I remember the exact time and place when Northwest Coast art and life came together for me – when I first truly understood just how integrated the two are for many indigenous people living there (and elsewhere for that matter). It was 2001, and I was in Tsaxis, Fort Rupert, on the east coast of Vancouver Island, British Columbia, at the northern tip. It was my first trip to this neck of the woods, and I was with my former boss at the Smithsonian National Museum of the American Indian (NMAI), Mary Jane Lenz, and exhibition project consultants Peter Macnair and Jay Stewart. We had, just hours before, attended a 12-hour memorial potlatch at the Bighouse, a large wooden building used for Kwakwaka’wakw dancing and band gatherings. We were there bearing witness to a family honoring a deceased relative, as part of the curatorial research for NMAI’s 2005 exhibition, Listening to our Ancestors: The Art of Native Life Along the North Pacific Coast.
Straight from Anthropology 101: at a potlatch, hosts give their guests quantities of gifts and perform songs and dances to manage relations with family, ancestors, and the supernatural world. In return, guests validate the host’s demonstration of high social standing and economic wealth. Culture bearers – chiefs, ritual specialists, and performers – dressed in their finest regalia dance, sing, and drum. These gift-giving feasts continue to bring Northwest Coast communities together at occasions of births, deaths, weddings, and other major life events in places like the Bighouse as seen below.
Inside the Fort Rupert Bighouse, a fire blazed in the center of the dirt floor. Peter speaks Kwakwala, the indigenous language spoken by the Kwakwaka’wakw, and lived in the community for a number of years. He translated for us throughout the elaborate, theatrical performances. Dancers wore masks and capes, shook rattles, and sang songs that were given to them at the beginning of time. It was impressive – all of it – and it went on for about 12 hours. All that notwithstanding, it wasn’t until the next day that the coalescence of art and life hit me over the head like a ton of bricks.

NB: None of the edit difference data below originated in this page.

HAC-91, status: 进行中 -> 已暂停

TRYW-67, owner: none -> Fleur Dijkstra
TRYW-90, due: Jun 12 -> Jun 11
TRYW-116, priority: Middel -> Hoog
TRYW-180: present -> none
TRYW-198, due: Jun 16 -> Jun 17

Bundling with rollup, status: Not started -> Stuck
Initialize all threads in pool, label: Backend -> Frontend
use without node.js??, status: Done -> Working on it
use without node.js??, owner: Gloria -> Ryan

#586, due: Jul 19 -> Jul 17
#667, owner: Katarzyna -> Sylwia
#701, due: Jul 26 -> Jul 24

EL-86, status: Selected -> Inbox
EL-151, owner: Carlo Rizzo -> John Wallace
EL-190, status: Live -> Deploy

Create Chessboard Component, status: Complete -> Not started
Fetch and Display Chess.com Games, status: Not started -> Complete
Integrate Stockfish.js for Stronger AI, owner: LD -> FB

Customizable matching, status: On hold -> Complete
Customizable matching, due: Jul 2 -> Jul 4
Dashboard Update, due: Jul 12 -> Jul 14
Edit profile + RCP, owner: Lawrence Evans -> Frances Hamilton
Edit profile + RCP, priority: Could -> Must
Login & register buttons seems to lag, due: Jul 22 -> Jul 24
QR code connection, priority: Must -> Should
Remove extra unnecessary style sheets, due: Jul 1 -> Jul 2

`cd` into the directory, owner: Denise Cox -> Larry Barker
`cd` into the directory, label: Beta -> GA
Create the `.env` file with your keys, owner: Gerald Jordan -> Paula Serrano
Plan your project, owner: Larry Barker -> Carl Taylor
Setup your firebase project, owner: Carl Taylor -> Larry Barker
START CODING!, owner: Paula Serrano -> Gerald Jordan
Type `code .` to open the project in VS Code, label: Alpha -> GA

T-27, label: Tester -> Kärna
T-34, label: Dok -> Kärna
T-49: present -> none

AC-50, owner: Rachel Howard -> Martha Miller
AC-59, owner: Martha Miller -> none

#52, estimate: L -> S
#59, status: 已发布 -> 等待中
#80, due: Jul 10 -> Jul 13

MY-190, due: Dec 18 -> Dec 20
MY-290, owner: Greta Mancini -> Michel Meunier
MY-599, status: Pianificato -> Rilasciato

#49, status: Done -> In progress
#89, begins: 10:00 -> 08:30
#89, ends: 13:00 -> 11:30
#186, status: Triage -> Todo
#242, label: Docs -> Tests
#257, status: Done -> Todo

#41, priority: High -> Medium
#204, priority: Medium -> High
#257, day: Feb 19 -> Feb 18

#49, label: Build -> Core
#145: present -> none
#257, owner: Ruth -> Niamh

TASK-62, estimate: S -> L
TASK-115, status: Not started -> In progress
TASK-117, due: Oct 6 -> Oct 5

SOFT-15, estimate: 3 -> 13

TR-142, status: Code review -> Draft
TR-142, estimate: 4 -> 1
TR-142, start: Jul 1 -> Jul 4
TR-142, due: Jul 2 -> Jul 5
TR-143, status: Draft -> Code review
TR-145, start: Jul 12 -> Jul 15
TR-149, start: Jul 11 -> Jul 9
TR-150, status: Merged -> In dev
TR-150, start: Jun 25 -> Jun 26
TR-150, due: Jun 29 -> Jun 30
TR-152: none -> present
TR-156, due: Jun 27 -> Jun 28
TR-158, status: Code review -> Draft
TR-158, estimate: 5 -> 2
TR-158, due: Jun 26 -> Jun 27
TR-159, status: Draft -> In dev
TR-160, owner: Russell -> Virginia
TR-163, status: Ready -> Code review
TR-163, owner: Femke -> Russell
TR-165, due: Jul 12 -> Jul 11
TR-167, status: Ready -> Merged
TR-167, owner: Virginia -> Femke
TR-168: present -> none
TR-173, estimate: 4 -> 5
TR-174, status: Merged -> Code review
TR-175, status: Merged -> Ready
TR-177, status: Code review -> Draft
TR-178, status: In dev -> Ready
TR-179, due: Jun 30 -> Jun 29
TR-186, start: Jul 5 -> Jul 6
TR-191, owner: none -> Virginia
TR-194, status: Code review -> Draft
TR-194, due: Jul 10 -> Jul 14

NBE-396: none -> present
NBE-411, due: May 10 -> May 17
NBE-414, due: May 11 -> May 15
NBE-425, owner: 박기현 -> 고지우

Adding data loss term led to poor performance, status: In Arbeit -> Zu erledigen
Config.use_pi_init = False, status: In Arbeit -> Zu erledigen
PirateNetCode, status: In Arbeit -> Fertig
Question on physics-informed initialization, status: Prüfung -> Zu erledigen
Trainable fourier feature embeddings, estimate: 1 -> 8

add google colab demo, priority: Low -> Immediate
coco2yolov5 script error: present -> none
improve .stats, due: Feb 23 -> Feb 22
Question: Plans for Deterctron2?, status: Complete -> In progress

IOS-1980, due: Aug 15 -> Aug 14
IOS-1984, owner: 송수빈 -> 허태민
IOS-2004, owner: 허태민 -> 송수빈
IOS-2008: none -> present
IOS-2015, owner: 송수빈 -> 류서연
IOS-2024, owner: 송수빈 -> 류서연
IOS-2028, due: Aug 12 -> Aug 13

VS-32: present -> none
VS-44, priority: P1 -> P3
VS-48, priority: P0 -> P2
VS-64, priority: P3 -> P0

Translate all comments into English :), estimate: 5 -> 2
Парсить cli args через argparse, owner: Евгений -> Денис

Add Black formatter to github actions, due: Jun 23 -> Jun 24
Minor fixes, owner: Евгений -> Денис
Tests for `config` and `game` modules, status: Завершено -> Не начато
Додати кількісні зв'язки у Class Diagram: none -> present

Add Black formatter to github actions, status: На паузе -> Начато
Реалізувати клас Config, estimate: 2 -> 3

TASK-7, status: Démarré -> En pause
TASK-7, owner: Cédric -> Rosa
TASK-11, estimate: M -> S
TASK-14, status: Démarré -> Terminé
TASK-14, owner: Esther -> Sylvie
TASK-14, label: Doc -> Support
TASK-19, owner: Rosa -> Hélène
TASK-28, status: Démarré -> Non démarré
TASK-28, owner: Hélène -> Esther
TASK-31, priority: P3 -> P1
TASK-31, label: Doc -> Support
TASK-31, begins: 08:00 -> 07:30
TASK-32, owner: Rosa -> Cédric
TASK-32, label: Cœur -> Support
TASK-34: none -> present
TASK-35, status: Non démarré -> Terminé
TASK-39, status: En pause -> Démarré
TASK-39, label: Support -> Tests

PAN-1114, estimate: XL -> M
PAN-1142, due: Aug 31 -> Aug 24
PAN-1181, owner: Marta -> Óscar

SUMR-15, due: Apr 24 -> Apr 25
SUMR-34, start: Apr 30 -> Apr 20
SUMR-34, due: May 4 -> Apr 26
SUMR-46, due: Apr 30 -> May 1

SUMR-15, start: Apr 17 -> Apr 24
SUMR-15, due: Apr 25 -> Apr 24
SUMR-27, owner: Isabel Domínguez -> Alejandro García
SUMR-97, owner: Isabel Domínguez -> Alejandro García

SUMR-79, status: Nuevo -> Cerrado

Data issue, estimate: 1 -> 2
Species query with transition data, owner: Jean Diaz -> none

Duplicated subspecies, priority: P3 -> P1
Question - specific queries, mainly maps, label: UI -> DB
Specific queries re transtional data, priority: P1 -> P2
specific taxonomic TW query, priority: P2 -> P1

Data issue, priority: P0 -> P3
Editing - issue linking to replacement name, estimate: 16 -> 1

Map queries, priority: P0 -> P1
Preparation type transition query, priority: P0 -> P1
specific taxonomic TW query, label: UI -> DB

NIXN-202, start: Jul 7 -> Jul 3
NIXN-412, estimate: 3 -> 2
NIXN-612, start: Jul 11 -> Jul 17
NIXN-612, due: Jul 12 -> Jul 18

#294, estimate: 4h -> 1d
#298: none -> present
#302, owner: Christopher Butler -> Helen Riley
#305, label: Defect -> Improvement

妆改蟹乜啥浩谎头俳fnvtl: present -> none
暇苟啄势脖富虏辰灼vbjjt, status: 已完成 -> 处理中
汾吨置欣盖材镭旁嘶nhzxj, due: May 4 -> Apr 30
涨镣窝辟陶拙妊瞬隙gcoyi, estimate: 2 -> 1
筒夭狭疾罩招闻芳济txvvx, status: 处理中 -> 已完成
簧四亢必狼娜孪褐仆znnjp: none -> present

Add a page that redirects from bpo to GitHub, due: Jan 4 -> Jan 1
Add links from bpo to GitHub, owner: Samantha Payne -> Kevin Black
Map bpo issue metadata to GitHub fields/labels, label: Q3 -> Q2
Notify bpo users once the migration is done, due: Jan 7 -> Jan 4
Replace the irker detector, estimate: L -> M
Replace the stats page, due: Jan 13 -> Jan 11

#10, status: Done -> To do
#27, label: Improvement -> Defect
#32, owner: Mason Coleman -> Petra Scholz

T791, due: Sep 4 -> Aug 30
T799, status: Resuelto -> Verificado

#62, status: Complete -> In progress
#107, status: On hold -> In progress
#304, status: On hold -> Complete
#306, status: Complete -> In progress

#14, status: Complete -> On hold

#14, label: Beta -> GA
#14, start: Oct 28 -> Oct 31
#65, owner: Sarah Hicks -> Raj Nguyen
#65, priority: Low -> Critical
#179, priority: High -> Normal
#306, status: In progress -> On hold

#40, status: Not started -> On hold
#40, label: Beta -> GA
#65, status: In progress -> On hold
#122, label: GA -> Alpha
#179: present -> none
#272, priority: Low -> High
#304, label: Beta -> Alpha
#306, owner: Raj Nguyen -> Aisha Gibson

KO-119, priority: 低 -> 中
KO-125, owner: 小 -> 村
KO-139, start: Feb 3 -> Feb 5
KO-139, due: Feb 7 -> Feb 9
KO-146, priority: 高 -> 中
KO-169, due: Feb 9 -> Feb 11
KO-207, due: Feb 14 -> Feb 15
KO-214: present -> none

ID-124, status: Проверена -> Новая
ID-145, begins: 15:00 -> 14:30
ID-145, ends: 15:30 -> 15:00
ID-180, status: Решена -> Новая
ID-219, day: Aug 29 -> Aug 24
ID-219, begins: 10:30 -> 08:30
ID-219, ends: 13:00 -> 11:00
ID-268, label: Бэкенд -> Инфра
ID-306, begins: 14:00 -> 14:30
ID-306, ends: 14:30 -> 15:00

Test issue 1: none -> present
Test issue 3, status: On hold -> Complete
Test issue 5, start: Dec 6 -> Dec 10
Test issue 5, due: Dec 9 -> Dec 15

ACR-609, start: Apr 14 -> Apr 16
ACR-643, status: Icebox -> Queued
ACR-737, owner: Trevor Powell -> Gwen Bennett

After the potlatch, the next day, the four of us were walking around the forest outside of town, and Peter showed us a stand of cedar trees. He explained why cedar is preferred for carving masks. He talked to us about cedar bark, and when and how people strip the bark for weaving baskets and capes. Before harvesting can begin, artists make offerings to the tree for giving them beautiful materials.
It was misty (we were in a temperate rain forest, after all). We piled back into the car, and Peter started telling us about the giant named Dzunukwa who lives deep in the mountains and forests. Known as the “Wild Woman of the Woods,” Dzunukwa is recognizable by her dark skin and messy hair, and for crying “Hu! Hu!” through her pursed mouth. She stuffs misbehaving children into a big basket on her back and carries them off, but because she is pretty slow, she can be easily outwitted. She’s not all bad though. She owns the wealth of the forest, including the highly-valued mineral copper, and bestows gifts of good fortune to those who befriend her. She appears at many occasions of wealth-giving, including the potlatch we saw the night prior.
So Peter is relaying this to us, and I asked if she used to live in these particular woods. Jay turned to look at me from the front seat, responding with, “Used to live? No, she didn’t used to live here. She lives here.” Notice, emphasis on the present tense.
Light dawns slowly on marble head…as we say on the North Shore of Boston.
Ohhhhh. Okay. Got it. She LIVES here. She liiiiiiiives here. Still here. Living.
It was a humble moment for me. I don’t know why it hadn’t all fully clicked into place before. I thought it had, yet, it was then that I truly understood. These stories aren’t just stories. They are lived experiences. Still. Living experiences. Art is life on the Northwest Coast.
This is the main point I want people to take away from Raven’s Many Gifts: Native Art of the Northwest Coast, which runs at PEM from April 5, 2014 – mid-2015. That art IS life on the Northwest Coast. It wasn’t just happening then. It is still happening now.
I chose three themes to underscore this idea of the integration of art and life: Living Stories, Family Connections, and Market Innovations. Three masks introduce the exhibition, conveying ancestral narratives and cultural values. Raven’s Many Gifts includes historic and contemporary art: jewelry, textiles, masks, prints and a video installation by rising star Nicholas Galanin that is a mash-up of the past and present.
In this two-part video, Galanin opens a dialogue between past and present. In Part I, the non-Native hip-hop dancer David “Elsewhere” Bernal free-forms to traditional Tlingit chanting and drums. In Part II, the Tlingit dancer Dan Littlefield, wearing full regalia and carrying a raven rattle, moves in traditional ways to the electronic beats composed by Galanin.
Northwest Coast people incorporate art into all aspects of life, continuing traditions of visual expression into the present that reflect dynamic and ongoing relationships among humans, ancestors, and supernatural beings. The past and present merge into one continuum. Come see for yourself.